Task prompt:
Print the data below exactly, but only the lines from the one containing "index mcp: (958, 990)" down to the one containing "thumb mcp: (781, 1115)", inclusive.
### Dataset entries ###
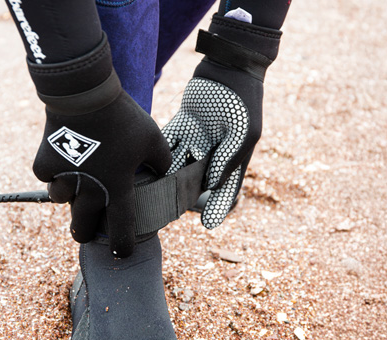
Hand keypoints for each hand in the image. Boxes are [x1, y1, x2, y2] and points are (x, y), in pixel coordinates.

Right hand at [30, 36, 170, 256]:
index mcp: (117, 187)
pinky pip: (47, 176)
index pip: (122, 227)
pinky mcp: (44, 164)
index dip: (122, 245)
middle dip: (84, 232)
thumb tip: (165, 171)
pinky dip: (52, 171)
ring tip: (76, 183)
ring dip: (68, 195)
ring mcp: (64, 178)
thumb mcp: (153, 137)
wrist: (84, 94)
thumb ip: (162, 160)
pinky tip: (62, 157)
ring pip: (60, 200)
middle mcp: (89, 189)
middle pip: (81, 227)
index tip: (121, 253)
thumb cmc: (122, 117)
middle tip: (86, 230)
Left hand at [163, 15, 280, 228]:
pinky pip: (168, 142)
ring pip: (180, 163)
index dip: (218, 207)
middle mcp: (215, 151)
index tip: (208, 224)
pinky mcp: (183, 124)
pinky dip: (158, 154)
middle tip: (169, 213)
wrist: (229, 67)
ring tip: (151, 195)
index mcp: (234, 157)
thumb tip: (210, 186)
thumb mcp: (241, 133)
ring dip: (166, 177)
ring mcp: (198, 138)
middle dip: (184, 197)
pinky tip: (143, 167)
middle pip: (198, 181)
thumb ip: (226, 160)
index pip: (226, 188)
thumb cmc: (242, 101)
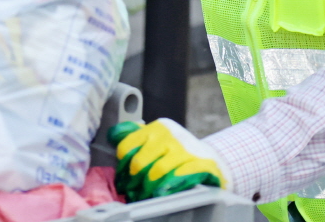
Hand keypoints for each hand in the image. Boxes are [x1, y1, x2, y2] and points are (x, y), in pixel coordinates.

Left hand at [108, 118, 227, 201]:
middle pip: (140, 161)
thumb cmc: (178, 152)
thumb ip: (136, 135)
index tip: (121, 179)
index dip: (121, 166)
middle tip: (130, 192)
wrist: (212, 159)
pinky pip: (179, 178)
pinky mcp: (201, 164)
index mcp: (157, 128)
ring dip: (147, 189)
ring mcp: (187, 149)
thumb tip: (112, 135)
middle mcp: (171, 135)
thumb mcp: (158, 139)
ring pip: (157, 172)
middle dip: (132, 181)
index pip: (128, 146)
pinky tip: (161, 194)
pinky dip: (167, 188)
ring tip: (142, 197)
###
### Dataset entries ###
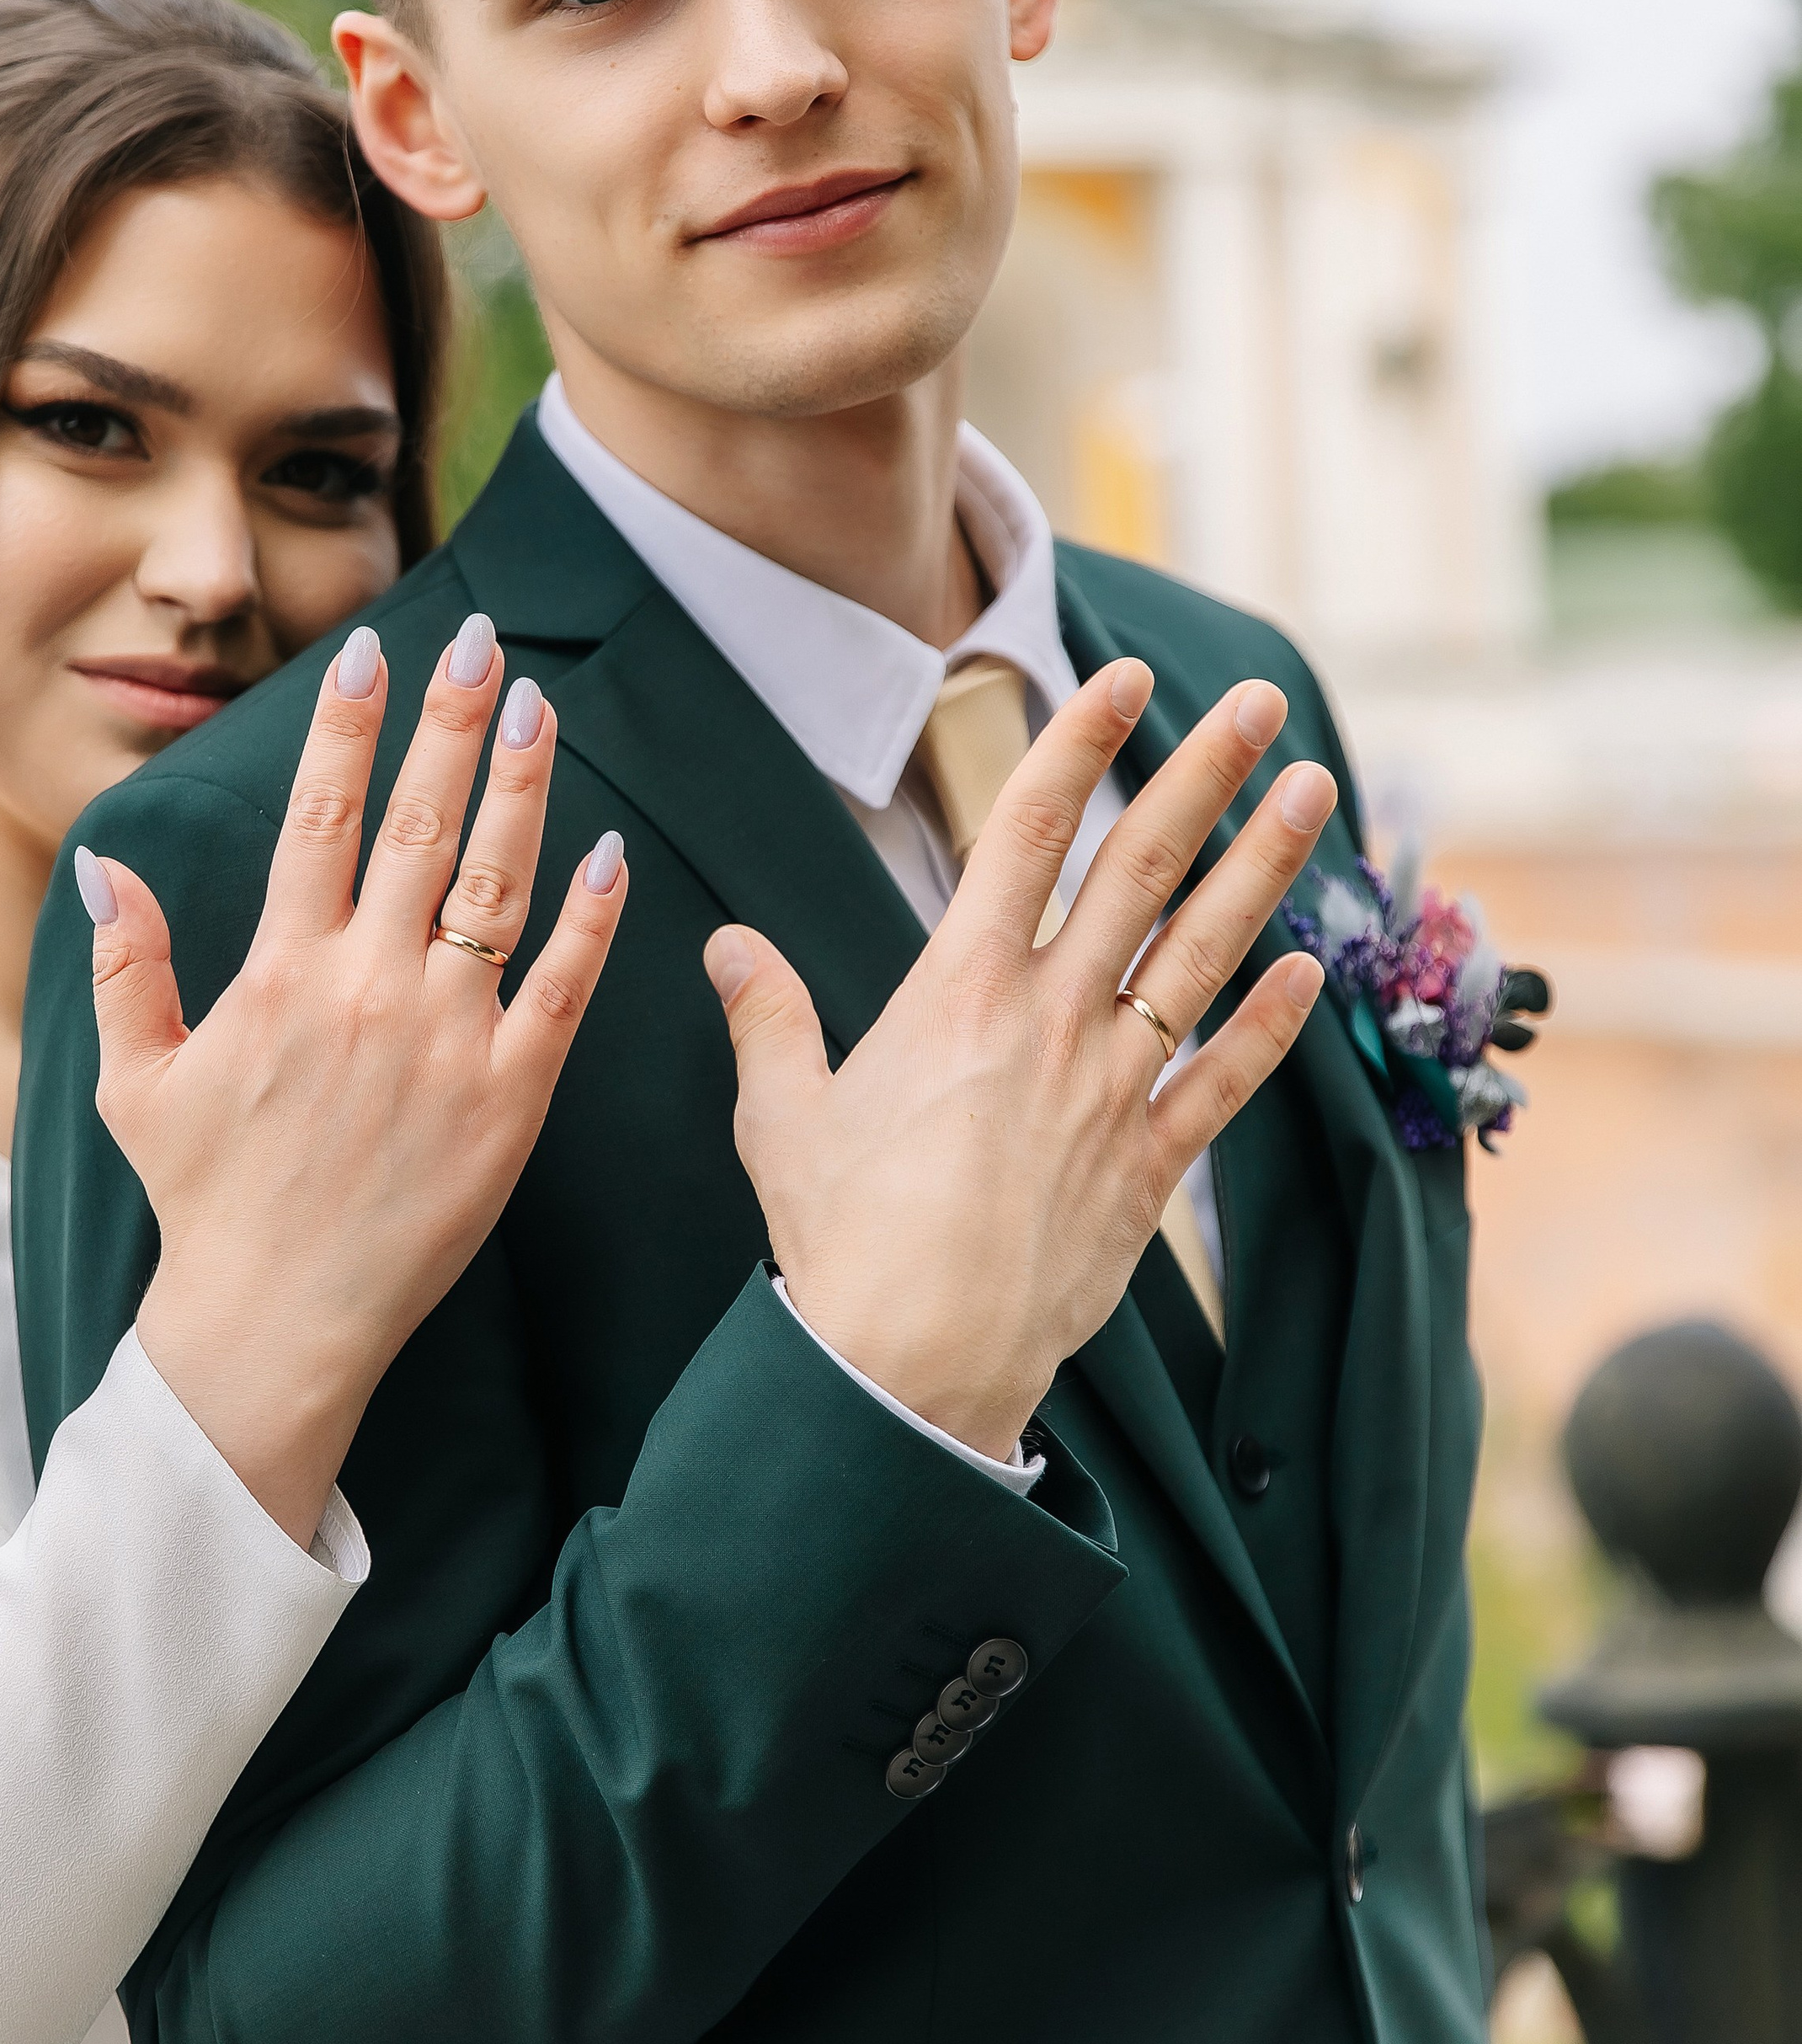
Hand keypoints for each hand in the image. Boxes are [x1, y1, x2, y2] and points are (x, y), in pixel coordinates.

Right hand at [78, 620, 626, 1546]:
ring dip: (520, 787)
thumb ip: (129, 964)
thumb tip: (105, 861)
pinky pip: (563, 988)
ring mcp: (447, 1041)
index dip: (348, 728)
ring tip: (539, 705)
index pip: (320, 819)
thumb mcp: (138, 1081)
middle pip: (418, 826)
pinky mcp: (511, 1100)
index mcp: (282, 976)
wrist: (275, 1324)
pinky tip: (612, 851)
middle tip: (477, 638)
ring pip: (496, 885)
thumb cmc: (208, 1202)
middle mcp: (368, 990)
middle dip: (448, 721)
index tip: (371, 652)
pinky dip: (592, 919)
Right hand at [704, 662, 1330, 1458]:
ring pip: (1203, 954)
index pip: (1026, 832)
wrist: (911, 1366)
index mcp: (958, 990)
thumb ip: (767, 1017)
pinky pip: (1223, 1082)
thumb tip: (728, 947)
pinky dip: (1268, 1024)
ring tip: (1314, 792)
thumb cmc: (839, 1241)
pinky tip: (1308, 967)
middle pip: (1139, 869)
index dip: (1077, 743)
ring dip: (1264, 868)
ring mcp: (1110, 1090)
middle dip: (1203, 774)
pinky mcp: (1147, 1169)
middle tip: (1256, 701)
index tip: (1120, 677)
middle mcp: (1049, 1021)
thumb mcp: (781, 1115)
###
### Dataset entries ###
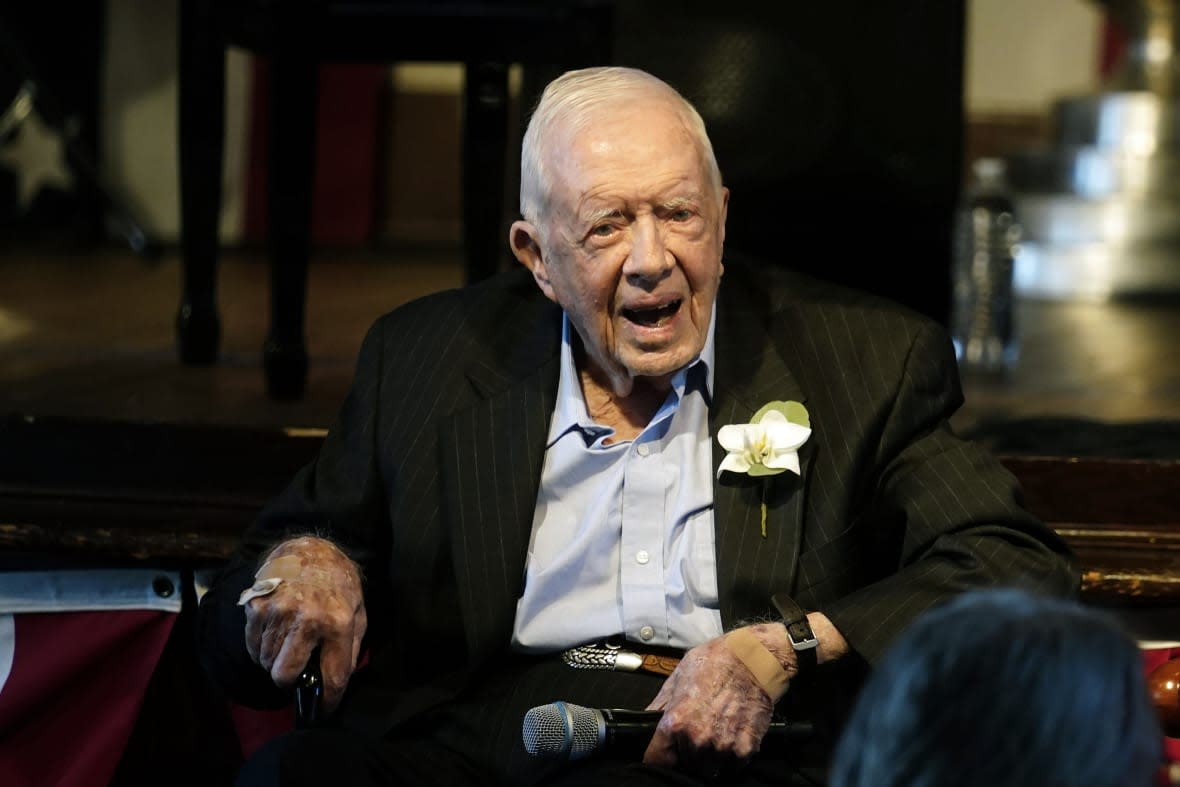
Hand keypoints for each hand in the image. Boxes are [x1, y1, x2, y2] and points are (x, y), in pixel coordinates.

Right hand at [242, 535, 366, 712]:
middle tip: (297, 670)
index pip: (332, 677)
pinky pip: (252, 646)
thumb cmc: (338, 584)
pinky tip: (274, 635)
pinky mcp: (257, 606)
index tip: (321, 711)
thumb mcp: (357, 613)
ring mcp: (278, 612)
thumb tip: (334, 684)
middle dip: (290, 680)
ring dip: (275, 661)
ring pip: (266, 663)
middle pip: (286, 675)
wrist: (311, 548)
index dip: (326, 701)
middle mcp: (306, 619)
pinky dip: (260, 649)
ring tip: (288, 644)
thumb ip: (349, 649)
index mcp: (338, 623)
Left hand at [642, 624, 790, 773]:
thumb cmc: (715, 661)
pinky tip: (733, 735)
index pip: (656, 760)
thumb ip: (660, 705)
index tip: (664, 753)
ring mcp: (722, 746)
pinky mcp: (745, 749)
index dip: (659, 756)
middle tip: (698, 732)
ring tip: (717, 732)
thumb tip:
###
Expected output:
index mcp: (958, 990)
thumb ip: (767, 1017)
pinky pip: (1223, 1082)
thumb tip: (728, 947)
pinky dip: (1268, 1024)
ring tip: (1314, 792)
thumb cmc: (839, 1241)
pinky tip: (1308, 967)
middle pip: (1139, 869)
index dip: (1077, 743)
ring dip: (1264, 868)
ring mcp: (1110, 1090)
middle dip: (1203, 774)
pinky mcp: (1147, 1169)
middle tip: (1256, 701)
index tip: (1120, 677)
middle mcp: (1049, 1021)
thumb mcp: (781, 1115)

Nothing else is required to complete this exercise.